3. Retry with Timeout

Instead of just counting attempts, you can retry for a specific duration. This is useful when you want to wait for an external service to become available within a given timeframe.

#!/bin/bash

TIMEOUT_SECONDS=60
START_TIME=$(date +%s)
RETRY_DELAY=5

echo "Retrying command for a maximum of $TIMEOUT_SECONDS seconds..."

while true; do
  if your_critical_command; then
    echo "Command succeeded."
    break
  fi

  CURRENT_TIME=$(date +%s)
  ELAPSED_TIME=$((CURRENT_TIME - START_TIME))

  if [[ $ELAPSED_TIME -ge $TIMEOUT_SECONDS ]]; then
    echo "Error: Command failed to succeed within $TIMEOUT_SECONDS seconds."
    exit 1
  fi

  echo "Command failed.
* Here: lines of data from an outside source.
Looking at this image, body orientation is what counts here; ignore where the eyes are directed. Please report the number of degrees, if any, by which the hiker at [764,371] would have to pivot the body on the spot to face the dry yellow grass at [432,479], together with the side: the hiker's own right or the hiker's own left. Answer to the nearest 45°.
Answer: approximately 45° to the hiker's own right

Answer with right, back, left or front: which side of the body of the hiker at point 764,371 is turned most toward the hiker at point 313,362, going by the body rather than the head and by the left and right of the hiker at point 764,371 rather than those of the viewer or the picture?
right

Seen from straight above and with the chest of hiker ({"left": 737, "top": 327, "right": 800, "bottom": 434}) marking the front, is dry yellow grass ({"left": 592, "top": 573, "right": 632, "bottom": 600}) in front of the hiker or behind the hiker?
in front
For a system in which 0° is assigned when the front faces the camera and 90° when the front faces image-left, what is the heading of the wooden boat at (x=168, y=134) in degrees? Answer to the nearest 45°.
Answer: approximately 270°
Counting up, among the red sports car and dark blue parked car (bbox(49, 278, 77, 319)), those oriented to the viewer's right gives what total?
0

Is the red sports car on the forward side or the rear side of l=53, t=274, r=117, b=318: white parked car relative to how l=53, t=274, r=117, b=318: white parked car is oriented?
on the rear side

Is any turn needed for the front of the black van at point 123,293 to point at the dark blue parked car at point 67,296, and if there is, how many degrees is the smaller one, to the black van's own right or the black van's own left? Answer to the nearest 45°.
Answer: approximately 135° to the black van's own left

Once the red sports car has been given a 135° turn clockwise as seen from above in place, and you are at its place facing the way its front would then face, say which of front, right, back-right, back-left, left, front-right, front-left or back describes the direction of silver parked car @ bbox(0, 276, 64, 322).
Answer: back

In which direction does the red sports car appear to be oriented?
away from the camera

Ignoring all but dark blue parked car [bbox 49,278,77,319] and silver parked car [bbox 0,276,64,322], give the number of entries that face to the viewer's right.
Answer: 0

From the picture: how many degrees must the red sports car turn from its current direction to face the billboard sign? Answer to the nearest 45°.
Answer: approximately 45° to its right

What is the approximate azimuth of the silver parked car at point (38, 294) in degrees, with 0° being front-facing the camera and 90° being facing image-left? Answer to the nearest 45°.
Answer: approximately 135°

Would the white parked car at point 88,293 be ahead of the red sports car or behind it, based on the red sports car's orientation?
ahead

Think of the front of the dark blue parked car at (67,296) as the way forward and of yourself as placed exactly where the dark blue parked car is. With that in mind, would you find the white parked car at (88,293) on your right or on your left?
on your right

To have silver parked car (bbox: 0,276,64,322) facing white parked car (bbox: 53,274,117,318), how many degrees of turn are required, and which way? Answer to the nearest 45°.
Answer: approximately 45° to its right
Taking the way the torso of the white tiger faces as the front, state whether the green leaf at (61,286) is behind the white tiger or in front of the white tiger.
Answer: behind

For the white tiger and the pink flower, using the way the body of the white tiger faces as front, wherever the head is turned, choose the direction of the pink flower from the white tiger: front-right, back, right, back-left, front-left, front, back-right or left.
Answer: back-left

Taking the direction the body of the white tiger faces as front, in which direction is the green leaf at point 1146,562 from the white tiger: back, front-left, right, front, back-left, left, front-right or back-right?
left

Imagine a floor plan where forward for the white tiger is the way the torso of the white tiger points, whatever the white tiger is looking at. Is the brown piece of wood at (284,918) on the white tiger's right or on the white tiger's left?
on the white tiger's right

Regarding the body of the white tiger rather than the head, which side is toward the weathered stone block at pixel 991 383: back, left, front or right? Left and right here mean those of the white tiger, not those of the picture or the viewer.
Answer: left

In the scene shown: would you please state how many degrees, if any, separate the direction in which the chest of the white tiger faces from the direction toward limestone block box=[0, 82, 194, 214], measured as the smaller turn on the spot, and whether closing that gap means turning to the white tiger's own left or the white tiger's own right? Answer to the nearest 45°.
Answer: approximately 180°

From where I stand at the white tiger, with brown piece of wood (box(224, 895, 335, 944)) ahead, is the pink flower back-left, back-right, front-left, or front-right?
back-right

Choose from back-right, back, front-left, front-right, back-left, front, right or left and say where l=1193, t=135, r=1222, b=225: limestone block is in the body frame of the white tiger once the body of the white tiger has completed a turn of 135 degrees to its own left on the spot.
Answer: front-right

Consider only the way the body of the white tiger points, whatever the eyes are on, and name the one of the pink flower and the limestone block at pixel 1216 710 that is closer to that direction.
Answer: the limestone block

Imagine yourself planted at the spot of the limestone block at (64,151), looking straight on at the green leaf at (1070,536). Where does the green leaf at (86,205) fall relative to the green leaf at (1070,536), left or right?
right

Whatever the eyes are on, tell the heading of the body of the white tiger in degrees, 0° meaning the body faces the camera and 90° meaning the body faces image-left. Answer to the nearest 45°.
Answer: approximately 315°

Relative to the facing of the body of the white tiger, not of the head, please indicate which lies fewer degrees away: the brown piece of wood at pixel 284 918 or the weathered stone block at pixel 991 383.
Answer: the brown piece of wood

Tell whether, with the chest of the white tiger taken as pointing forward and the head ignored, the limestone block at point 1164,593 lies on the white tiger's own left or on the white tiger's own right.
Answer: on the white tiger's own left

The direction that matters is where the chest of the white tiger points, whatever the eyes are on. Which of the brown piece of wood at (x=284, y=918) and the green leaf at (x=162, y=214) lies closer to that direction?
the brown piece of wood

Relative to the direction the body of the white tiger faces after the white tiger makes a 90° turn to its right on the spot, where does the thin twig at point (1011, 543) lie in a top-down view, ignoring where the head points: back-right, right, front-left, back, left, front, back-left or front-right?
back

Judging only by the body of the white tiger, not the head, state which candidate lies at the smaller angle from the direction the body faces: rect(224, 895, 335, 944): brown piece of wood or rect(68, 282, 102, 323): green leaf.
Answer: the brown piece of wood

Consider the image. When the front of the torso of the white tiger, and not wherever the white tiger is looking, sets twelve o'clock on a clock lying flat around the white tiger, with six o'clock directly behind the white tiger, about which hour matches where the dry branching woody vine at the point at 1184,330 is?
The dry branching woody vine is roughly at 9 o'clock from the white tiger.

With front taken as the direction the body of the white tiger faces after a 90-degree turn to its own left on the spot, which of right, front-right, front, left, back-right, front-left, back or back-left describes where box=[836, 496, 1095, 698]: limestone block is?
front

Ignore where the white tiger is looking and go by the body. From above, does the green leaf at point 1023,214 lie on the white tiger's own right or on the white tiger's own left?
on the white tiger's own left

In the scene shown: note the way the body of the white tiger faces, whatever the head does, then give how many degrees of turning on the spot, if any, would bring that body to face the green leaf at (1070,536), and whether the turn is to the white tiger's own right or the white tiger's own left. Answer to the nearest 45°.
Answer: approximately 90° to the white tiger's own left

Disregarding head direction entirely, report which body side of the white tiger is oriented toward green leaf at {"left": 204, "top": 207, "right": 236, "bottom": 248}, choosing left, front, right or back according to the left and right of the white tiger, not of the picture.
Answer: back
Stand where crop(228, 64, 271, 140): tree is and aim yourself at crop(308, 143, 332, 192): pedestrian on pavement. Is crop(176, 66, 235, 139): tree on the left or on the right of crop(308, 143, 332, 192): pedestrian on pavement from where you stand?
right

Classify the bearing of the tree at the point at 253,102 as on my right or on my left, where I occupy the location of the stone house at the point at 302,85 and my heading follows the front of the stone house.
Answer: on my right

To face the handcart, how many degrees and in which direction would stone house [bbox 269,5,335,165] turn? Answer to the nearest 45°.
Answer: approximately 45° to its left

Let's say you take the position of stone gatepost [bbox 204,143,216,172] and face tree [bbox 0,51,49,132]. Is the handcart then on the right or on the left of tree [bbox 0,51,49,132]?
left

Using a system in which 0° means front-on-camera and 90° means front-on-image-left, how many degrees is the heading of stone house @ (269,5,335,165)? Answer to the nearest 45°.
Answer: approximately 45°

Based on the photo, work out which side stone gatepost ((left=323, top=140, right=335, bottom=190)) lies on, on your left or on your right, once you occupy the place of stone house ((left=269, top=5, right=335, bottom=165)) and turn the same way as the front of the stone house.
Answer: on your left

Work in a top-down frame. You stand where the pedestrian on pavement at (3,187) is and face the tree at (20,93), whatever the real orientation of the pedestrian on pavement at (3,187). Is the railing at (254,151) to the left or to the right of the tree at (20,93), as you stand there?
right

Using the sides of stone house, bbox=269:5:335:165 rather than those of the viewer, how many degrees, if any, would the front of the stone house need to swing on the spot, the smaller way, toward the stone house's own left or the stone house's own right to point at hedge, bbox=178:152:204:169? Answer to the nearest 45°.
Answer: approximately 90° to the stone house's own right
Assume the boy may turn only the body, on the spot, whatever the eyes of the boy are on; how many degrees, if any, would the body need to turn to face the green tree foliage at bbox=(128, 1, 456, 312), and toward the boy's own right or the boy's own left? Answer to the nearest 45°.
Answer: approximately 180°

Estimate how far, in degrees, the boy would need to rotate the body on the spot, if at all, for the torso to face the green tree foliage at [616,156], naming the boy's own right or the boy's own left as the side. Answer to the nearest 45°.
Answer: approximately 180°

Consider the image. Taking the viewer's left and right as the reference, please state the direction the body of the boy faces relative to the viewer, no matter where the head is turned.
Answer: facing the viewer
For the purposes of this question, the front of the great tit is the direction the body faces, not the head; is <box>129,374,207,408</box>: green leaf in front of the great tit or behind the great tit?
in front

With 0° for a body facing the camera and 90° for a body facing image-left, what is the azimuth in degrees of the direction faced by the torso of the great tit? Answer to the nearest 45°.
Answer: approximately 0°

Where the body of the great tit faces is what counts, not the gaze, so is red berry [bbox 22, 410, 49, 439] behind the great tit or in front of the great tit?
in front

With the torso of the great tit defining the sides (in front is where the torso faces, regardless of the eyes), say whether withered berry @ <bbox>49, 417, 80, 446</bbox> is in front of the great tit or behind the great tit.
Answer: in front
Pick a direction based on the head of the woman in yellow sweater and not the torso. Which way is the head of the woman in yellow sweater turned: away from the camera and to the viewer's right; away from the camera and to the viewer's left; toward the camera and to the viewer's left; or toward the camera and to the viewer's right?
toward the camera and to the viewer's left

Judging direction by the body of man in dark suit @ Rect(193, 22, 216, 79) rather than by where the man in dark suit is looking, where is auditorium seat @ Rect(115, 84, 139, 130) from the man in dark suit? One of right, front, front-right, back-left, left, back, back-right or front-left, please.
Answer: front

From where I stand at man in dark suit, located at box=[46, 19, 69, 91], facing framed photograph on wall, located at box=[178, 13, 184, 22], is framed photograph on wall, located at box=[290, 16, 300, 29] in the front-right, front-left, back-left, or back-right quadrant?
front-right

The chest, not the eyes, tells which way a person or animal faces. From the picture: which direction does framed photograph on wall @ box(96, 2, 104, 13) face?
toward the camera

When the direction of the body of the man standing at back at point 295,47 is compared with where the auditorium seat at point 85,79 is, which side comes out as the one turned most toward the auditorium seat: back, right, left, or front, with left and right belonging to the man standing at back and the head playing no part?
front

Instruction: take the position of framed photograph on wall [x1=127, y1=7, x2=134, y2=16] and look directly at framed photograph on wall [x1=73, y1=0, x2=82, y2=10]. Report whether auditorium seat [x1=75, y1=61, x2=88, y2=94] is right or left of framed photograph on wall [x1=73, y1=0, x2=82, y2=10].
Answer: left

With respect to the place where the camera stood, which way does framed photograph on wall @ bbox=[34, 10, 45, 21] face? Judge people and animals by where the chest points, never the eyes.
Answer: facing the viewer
Retrying in $RETRY_DELAY seconds (elapsed: ${ELAPSED_TIME}s / ${TIMEOUT_SECONDS}s)."
  sleep "$RETRY_DELAY"
done

# Example your_critical_command function (replace with your actual command)
your_critical_command() {
  # Simulate success after 30 seconds
  if [[ $(( $(date +%s) - START_TIME )) -ge 30 ]]; then
    echo "Simulating success for critical command..."
    return 0
  else
    echo "Simulating failure for critical command..."
    return 1
  fi
}

Practical Examples

1. HTTP Request Retries (using `curl`)

When making web requests, retries are essential for dealing with network flakiness or server-side issues. curl has built-in retry options.

#!/bin/bash

URL="https://example.com/api/data"

echo "Attempting to fetch data from $URL with retries..."

# -f/--fail: Fail silently (don't output HTML on HTTP errors)
# --retry <num>: Retry up to <num> times
# --retry-delay <seconds>: Wait <seconds> between retries
# --retry-max-time <seconds>: Total time for retries
if curl -f --retry 5 --retry-delay 2 --retry-max-time 30 "$URL" -o data.json; then
  echo "Data fetched successfully and saved to data.json"
else
  echo "Failed to fetch data from $URL after multiple attempts."
  exit 1
fi

For more curl options, consult the curl man page.

2. Database Connection Retries

Connecting to a database often requires retries, especially during application startup or after a database restart.

#!/bin/bash

DB_HOST="localhost"
DB_PORT="5432" # Example for PostgreSQL
MAX_TRIES=10
DELAY=3

echo "Waiting for database on $DB_HOST:$DB_PORT to become available..."

for i in $(seq 1 $MAX_TRIES); do
  # nc -z: zero-I/O mode, just scan for listening daemons
  # -w 1: timeout for connection in 1 second
  if nc -z -w 1 "$DB_HOST" "$DB_PORT"; then
    echo "Database is available."
    exit 0
  fi
  echo "Attempt $i/$MAX_TRIES: Database not yet available. Retrying in $DELAY seconds..."
  sleep "$DELAY"
done

echo "Error: Database on $DB_HOST:$DB_PORT did not become available after $MAX_TRIES attempts."
exit 1

Key Parameters for Retry Logic

Parameter	Description	Common Values
Max Attempts	The maximum number of times to reattempt an operation.	3, 5, 10
Retry Delay	The fixed time to wait between retry attempts.	1s, 5s, 10s
Backoff Factor	Multiplier for increasing delay in exponential backoff.	2 (doubles delay)
Max Delay	Upper limit for the delay between retries (with backoff).	60s, 300s
Timeout	Total time duration allowed for all retry attempts to complete.	30s, 120s, 300s

By carefully combining these strategies, you can make your shell scripts exceptionally resilient to transient failures, leading to more stable and reliable automated processes.